What is the number of lines in the listing below that include the string "株式会社京栄センターで新しい一歩を踏み出してみませんか"? Answer with that number alone.

* [Records provided]
□ □ □ □
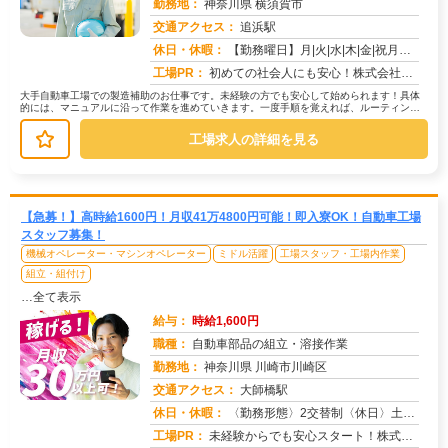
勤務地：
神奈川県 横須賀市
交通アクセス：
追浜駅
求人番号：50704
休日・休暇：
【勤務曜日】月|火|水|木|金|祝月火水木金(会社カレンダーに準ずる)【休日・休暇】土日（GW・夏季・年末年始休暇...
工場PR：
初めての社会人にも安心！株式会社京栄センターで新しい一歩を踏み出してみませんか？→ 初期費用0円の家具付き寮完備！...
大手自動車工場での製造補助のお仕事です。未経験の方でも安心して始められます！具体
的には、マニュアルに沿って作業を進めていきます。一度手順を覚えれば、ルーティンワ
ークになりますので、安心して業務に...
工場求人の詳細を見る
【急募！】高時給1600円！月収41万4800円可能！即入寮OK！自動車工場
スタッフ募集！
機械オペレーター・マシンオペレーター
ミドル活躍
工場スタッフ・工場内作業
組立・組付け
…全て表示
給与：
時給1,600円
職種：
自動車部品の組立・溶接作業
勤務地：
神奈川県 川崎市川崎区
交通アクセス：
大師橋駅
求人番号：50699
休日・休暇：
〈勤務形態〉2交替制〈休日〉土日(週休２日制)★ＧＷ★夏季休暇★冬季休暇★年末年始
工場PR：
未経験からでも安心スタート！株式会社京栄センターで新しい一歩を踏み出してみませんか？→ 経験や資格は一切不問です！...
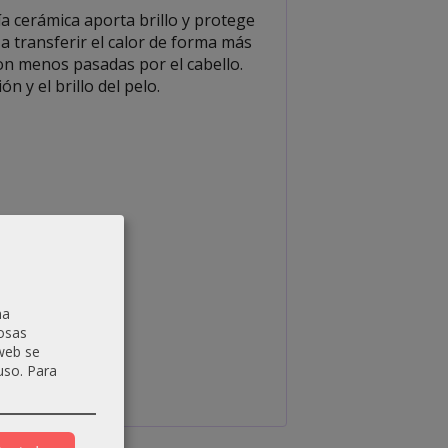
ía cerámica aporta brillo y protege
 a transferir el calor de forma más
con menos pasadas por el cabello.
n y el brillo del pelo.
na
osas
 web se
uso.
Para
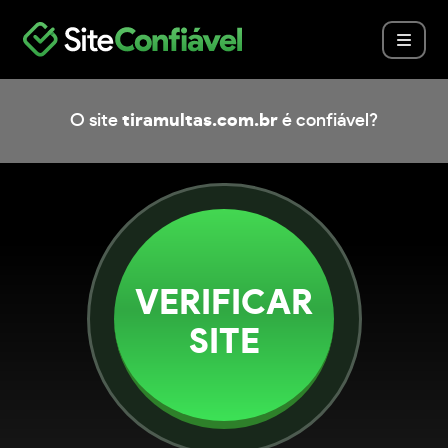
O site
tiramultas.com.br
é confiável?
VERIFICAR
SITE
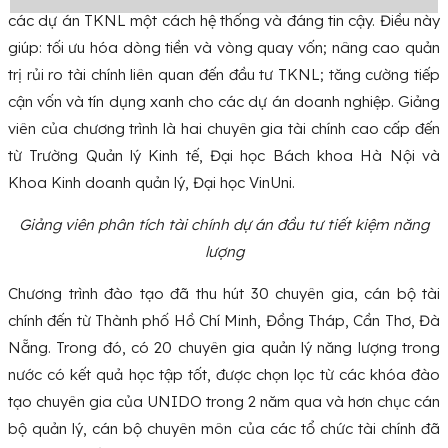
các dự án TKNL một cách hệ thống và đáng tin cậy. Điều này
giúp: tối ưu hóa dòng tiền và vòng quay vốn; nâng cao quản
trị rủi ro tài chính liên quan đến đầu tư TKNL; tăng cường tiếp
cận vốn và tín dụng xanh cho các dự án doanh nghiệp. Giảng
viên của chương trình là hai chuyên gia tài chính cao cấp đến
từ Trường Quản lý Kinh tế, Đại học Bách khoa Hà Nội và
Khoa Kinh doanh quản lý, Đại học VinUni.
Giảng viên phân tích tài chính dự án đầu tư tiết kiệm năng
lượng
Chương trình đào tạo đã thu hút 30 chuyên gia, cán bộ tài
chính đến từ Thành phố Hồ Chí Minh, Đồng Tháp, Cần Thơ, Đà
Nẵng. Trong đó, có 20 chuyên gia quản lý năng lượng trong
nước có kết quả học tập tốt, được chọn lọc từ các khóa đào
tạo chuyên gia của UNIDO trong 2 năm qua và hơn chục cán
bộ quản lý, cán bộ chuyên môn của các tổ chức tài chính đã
□ □ □ □
* [Expected answer] 2